• Try it: Can you pull out each line of the data below that includes the word "CROSS"?

• Exercise data:
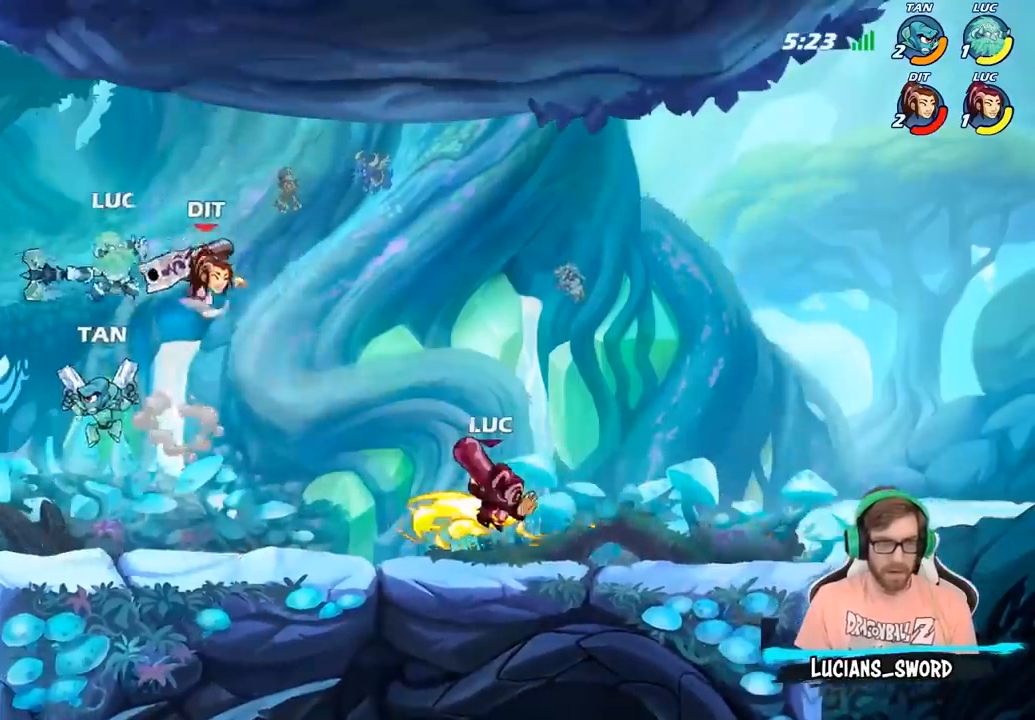
{"buttons": [], "left_stick": "up-right", "right_stick": "center", "events": [[183, "left_stick", "right"], [233, "left_stick", "up-right"]]}
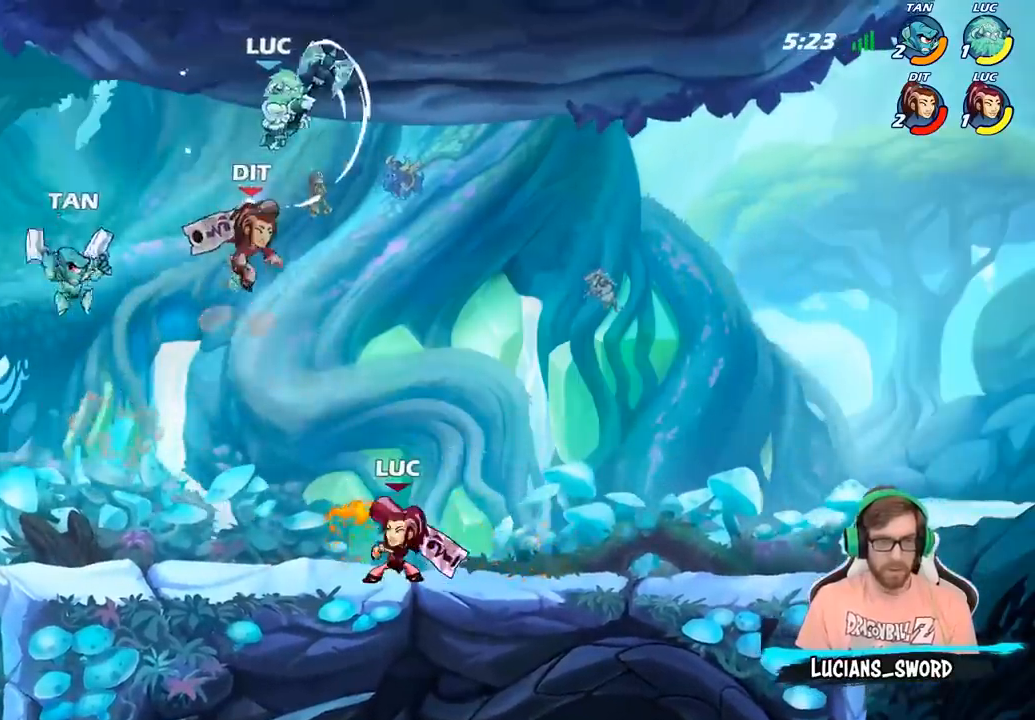
{"buttons": [], "left_stick": "down-right", "right_stick": "center", "events": [[67, "left_stick", "up-left"], [150, "left_stick", "up-right"], [217, "CROSS", "down"], [333, "CROSS", "up"], [433, "left_stick", "down-right"]]}
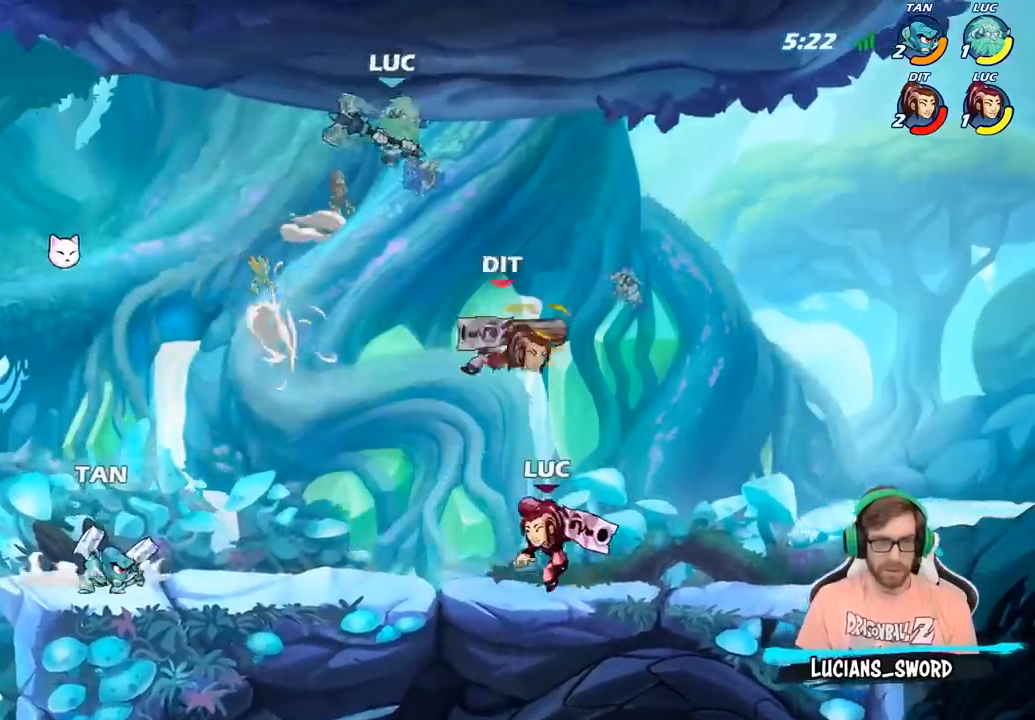
{"buttons": [], "left_stick": "right", "right_stick": "center", "events": [[150, "left_stick", "right"], [217, "SQUARE", "down"], [300, "SQUARE", "up"]]}
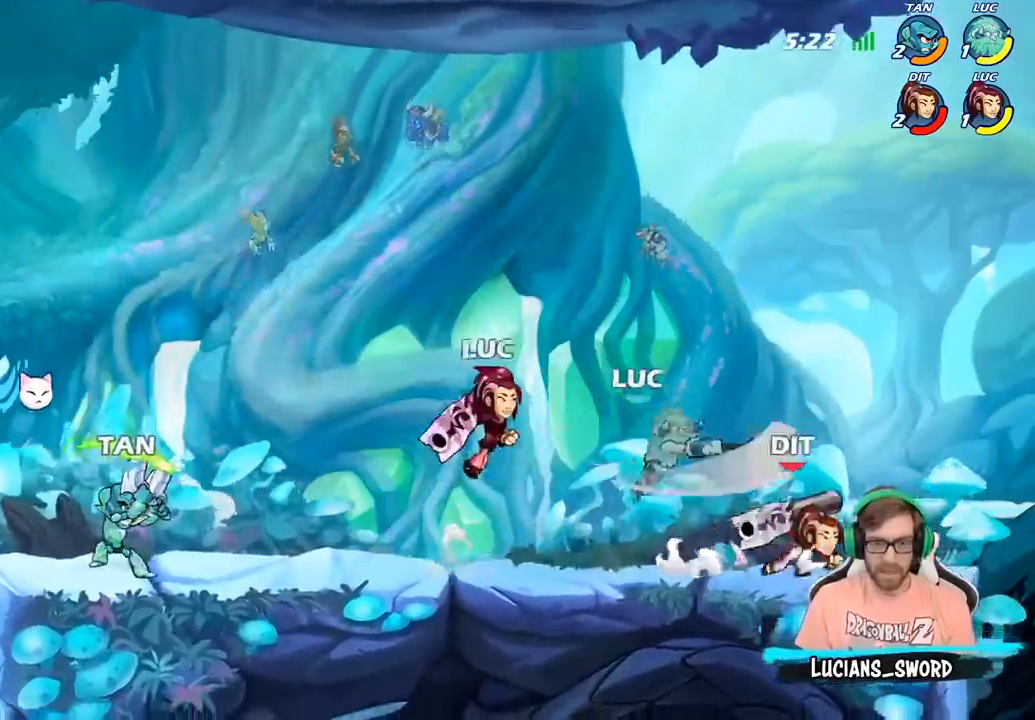
{"buttons": ["CROSS"], "left_stick": "right", "right_stick": "center", "events": [[450, "CROSS", "down"]]}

• Written solution:
{"buttons": [], "left_stick": "down-right", "right_stick": "center", "events": [[67, "left_stick", "up-left"], [150, "left_stick", "up-right"], [217, "CROSS", "down"], [333, "CROSS", "up"], [433, "left_stick", "down-right"]]}
{"buttons": ["CROSS"], "left_stick": "right", "right_stick": "center", "events": [[450, "CROSS", "down"]]}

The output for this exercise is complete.